Transport for Wales Rail services towards Cardiff are usually operated by Class 175 diesel multiple unit trains, with the exception of the Premier Service which is operated by a rake of Mark 4 coaches hauled by a Class 67 diesel locomotive. Services towards Birmingham International are usually operated by Class 158 diesel multiple unit trains, allowing them to be coupled with services off the Cambrian Coast railway line upon arrival at Shrewsbury, to provide additional capacity between Shrewsbury and Birmingham. Another train formed of Mark 3 coaches hauled by a Class 67 locomotive also forms one of the weekday services to and from Manchester Piccadilly. All Avanti West Coast services are operated by Class 805 Evero bi-mode multiple unit trains.

On Sundays the service is hourly each way from mid-morning, but running mainly between Holyhead and Crewe, with select services extended to Cardiff Central, Birmingham International and Manchester Piccadilly. Avanti West Coast provide three up-direction trains to London Euston on a Sunday, as well as one up-direction train between Crewe and Holyhead, and three down-direction services to Holyhead.

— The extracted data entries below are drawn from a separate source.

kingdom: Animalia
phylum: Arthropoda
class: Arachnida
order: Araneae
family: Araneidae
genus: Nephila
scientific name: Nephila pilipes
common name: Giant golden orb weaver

The PlusBus scheme operates from this station, where for a small additional fee, an add-on bus ticket can be purchased alongside a rail ticket allowing journeys to be made using the services of most of the major bus operators in and around the wider area. This allows easy access by public transport to Ysbyty Gwynedd as well as many of the popular local attractions, such as Bangor Pier, Penrhyn Castle, Aber Falls and Zip World in Penrhyn Quarry, Bethesda, all of which are inside the Bangor PlusBus area. Easy interchange with all local bus services is possible, with many services departing from the bus stops a very short walk away on Holyhead Road.

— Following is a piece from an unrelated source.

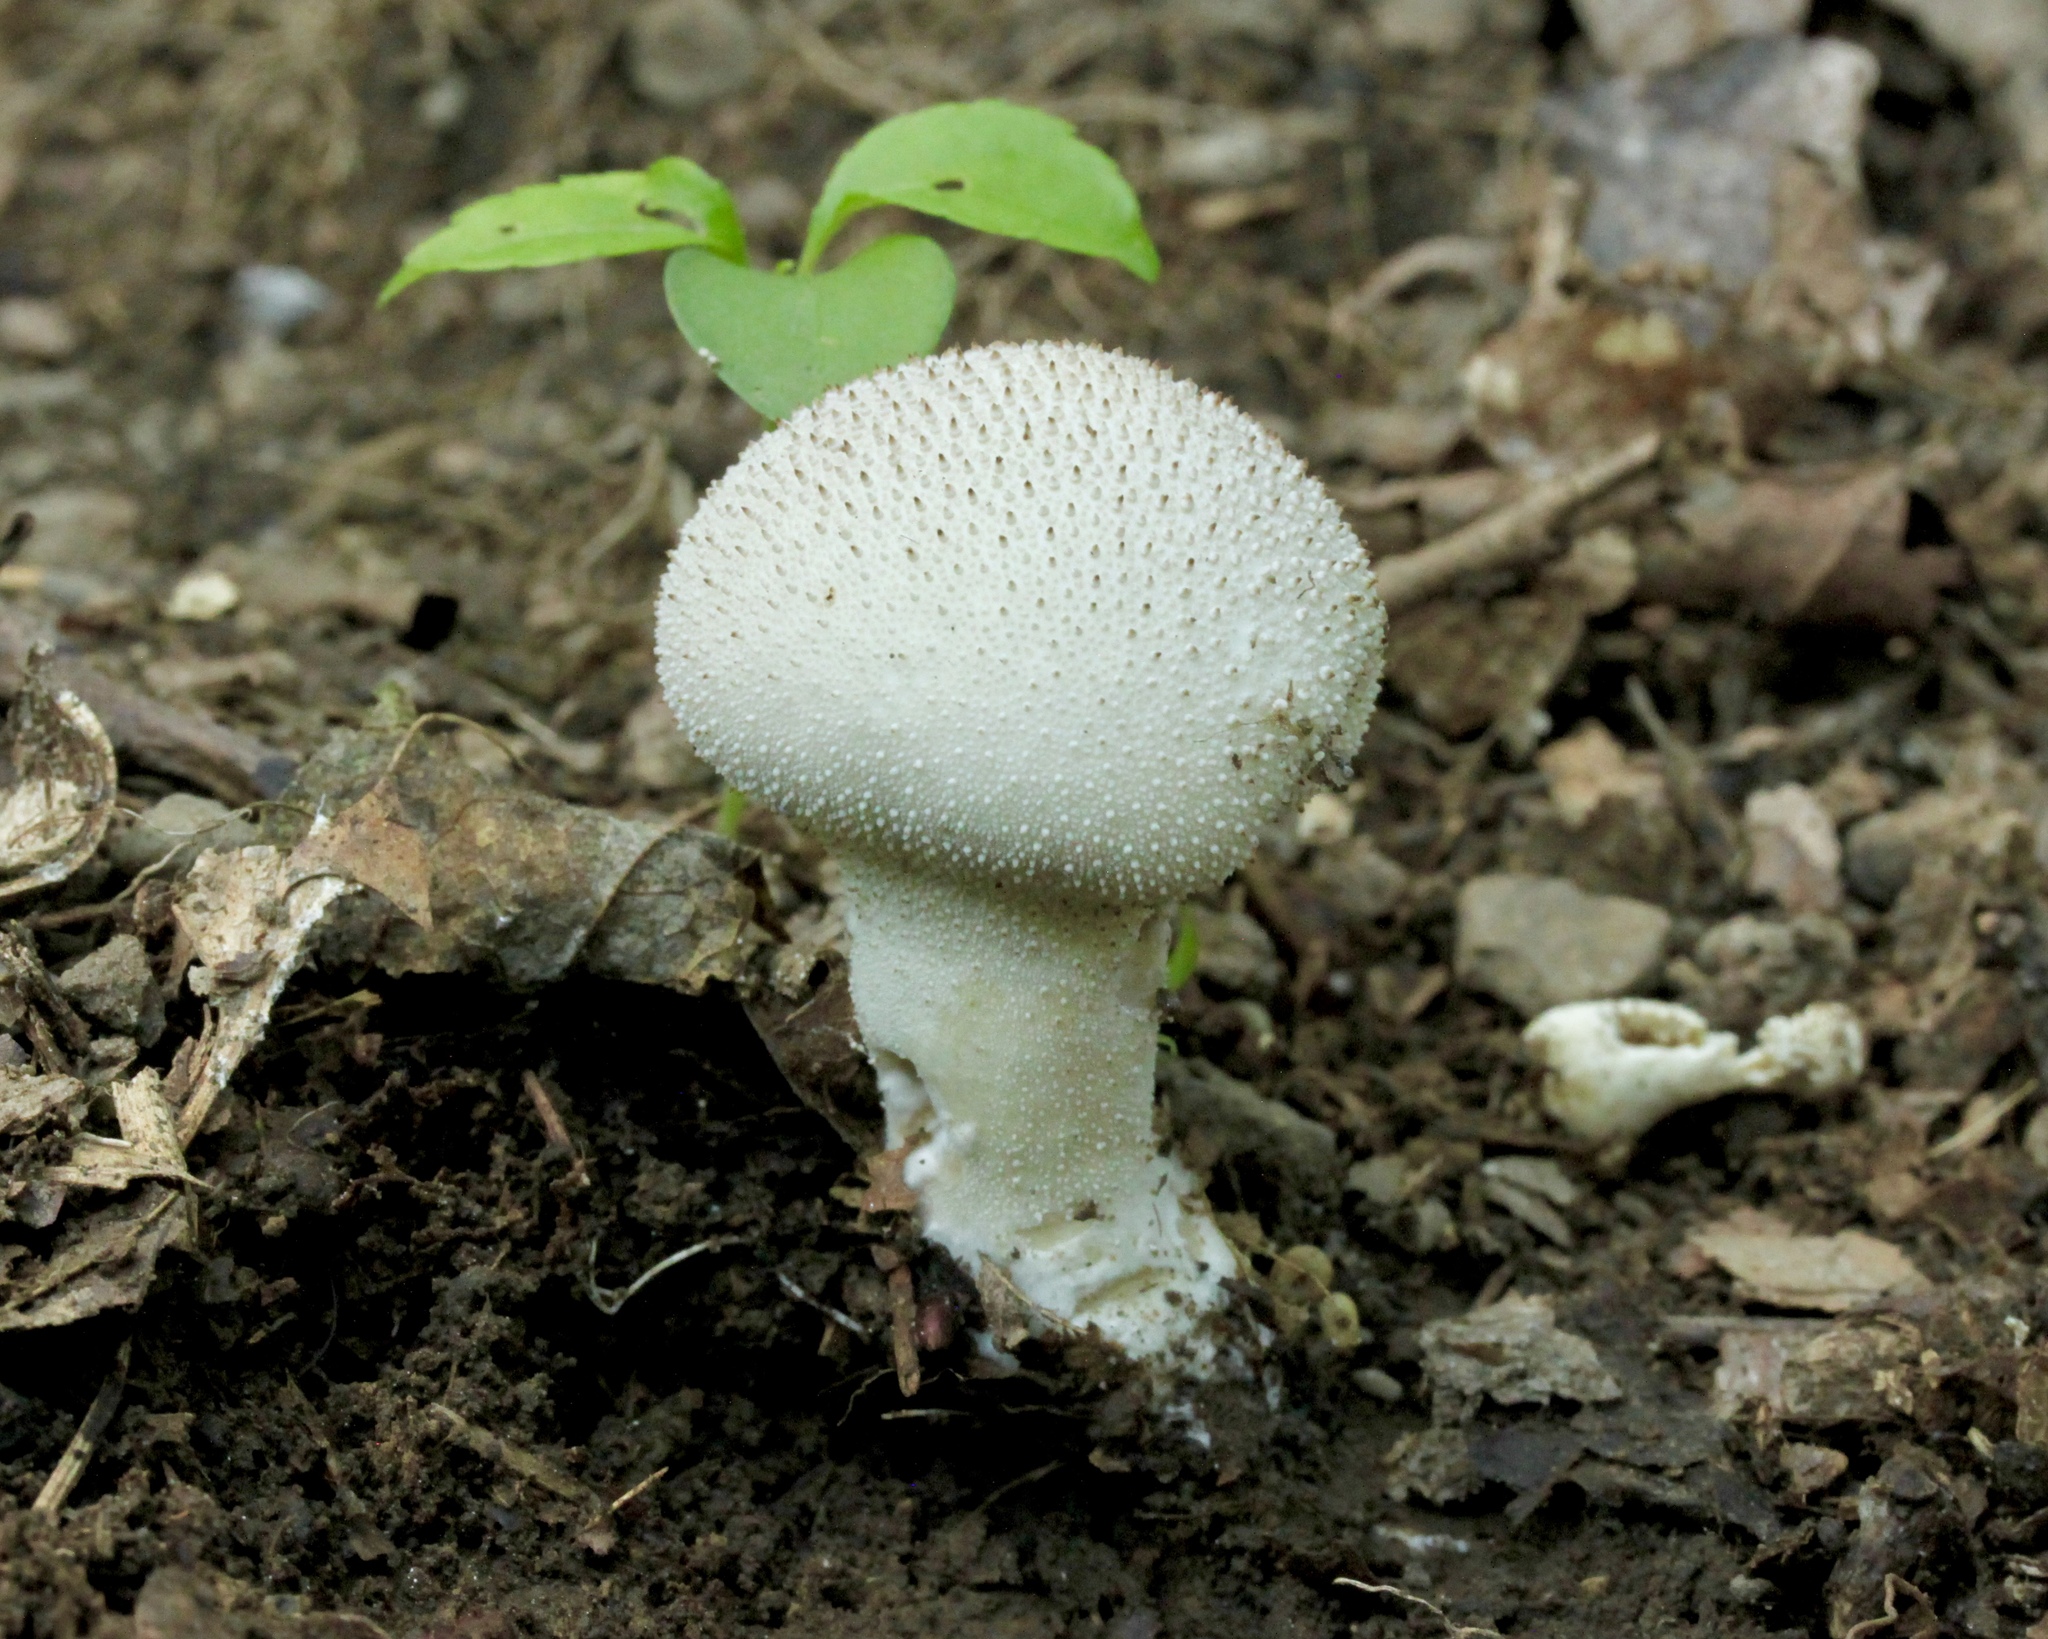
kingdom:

| Preceding station | National Rail |  |  | Following station |
| Llanfairfechan |  | Transport for Wales Rail North Wales Coast Line |  | Llanfairpwll |
| Llandudno Junction |  | Transport for Wales Rail Premier Service |  | Holyhead |
|  | Avanti West Coast London and the West Midlands to North Wales |  |
|  | Historical railways |  |  |  |
| Terminus |  | London and North Western Railway Bethesda branch line |  | Felin Hen Halt Line and station closed |
| Terminus |  | London and North Western Railway Bangor and Carnarvon Railway |  | Menai Bridge Line open, station closed |
|  | London and North Western Railway Anglesey Central Railway |  |

== Future services ==
By December 2022, Transport for Wales plans to start & terminate its direct services to and from Manchester Airport via Manchester Piccadilly at Bangor. This will be in addition to the current service level, and will be made possible when the new hourly Llandudno-Liverpool Lime Street via the Halton Curve services commence. All Transport for Wales services serving Bangor by this time are expected to be operated by new CAF Civity diesel multiple-unit trains, except the Holyhead-Cardiff Premier Service which is expected to be operated by refurbished Mark IV coaches inherited from LNER, hauled by Class 67 locomotives.